Was würdet ihr tun, wenn jemand bei euch ein sexistisches, ­homophobes oder rassistisches Buch bestellen würde? «Wenn jemand etwas vom rechten Kopp Verlag bestellen will, zum Beispiel zu Seifen selber machen, dann gebe ich da schon einen Hinweis», erklärt Jenny ­Unger. Sie schlage dann ein ähnliches Buch aus ­einem anderen Verlag vor und dieser Vorschlag wird meist dankend angenommen. «Das würde ich nicht unkommentiert lassen und ich würde es nicht bestellen», sagt Katja Fetty ganz klar.
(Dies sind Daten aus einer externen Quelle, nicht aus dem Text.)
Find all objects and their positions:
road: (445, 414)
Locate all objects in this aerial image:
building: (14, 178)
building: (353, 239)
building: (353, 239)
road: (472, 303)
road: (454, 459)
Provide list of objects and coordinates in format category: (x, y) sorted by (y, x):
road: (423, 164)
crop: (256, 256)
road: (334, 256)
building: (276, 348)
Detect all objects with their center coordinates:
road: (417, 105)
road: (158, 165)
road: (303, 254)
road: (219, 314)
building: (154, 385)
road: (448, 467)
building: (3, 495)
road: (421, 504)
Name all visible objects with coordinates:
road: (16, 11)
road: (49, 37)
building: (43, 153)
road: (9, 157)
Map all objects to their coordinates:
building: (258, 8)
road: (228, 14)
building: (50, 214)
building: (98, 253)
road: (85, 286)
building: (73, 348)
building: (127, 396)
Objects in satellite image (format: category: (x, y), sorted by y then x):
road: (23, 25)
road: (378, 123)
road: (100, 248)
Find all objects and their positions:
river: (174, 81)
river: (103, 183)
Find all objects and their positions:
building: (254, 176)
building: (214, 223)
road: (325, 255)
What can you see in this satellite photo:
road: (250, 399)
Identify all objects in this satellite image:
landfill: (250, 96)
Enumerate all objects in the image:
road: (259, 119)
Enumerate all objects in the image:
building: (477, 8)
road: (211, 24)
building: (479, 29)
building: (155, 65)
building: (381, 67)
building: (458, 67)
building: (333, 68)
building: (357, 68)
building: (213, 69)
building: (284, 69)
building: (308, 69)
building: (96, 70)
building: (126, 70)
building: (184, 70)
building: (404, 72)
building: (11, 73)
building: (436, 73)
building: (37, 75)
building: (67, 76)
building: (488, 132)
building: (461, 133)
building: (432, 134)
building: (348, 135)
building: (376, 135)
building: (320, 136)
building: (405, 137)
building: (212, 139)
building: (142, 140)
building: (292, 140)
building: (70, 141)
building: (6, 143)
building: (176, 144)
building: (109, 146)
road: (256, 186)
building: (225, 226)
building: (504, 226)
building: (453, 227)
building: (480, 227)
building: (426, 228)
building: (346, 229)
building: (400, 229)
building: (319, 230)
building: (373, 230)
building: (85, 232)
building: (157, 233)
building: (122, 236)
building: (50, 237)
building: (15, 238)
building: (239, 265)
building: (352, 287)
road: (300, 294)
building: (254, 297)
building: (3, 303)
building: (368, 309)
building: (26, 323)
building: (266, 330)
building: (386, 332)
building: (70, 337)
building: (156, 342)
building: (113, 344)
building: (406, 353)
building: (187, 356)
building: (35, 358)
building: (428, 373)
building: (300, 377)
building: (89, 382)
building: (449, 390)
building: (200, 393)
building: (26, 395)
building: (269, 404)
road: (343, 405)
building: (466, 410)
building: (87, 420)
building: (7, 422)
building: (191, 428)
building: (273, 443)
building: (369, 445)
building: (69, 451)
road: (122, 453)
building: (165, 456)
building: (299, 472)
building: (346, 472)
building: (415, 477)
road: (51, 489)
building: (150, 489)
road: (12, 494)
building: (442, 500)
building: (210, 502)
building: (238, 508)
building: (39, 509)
Gleichzeitig hoffe sie, dass sie ihre Werte so gut nach außen transportieren, dass sie erst gar nicht in diese Zwickmühle kommen. «Ich ­versuche schon, mich möglichst wenig einzumischen, was die Leute ­lesen», erklärt Alban Knoll. Für ihn kommt es ein wenig auf die Hintergründe an. «Wenn die Leute ein bisschen naiv oder uninteressiert sind, dann bestelle ich vielleicht ein Kochbuch aus dem Kopp Verlag. Wenn aber eine klare Intention dahintersteht, dann nicht.» In letzter Zeit machen «Corona-kritische» Bücher aus einschlägigen Verlagen über einschlägige Vertriebe die Runde. Für Knoll ist klar, dass er dort nicht bestellt. Dann sage er einfach, eine Bestellung sei nicht möglich.
Schulbücher. Alle drei Buchhandlungen setzen auf Kooperationen mit Schulen und halten Lehrer:innen für ihr wichtigstes Publikum. So erhalten dank einer Initiative eines Elternteils die Schüler:innen des benachbarten Sigmund-Freud-Gymnasiums für guten und ausgezeichneten Erfolg Gutscheine von Stuwerbuch. Alle drei Büchertempel bieten exzellente Kinder- und Jugendbuchliteratur. Jenny Unger und ­Paula Bolyos von ­ChickLit definieren den Begriff Feminismus sehr ­umfassend, geht es doch um eine linke Grundhaltung einerseits und um ökologische Fragen bis hin zum Verpackungsmate­rial der Bücher andererseits. Praktikant:innen ­suchen sie sich aus sozialarbeiterisch ­betreuten Projekten. Auch o*books versucht Inklusion in allen Bereichen und arbeitet zum Beispiel mit dem Verein KoMiT zusammen, der mehrfachtherapeutische Zentren bietet. Bei der Website wird auf Barrierefreiheit geachtet.
Und was ist mit Konkurrenz durch Amazon und Co? Das spielt für alle drei laut eigenen Angaben eigentlich keine große Rolle in ihrem Buchhändler:innenalltag.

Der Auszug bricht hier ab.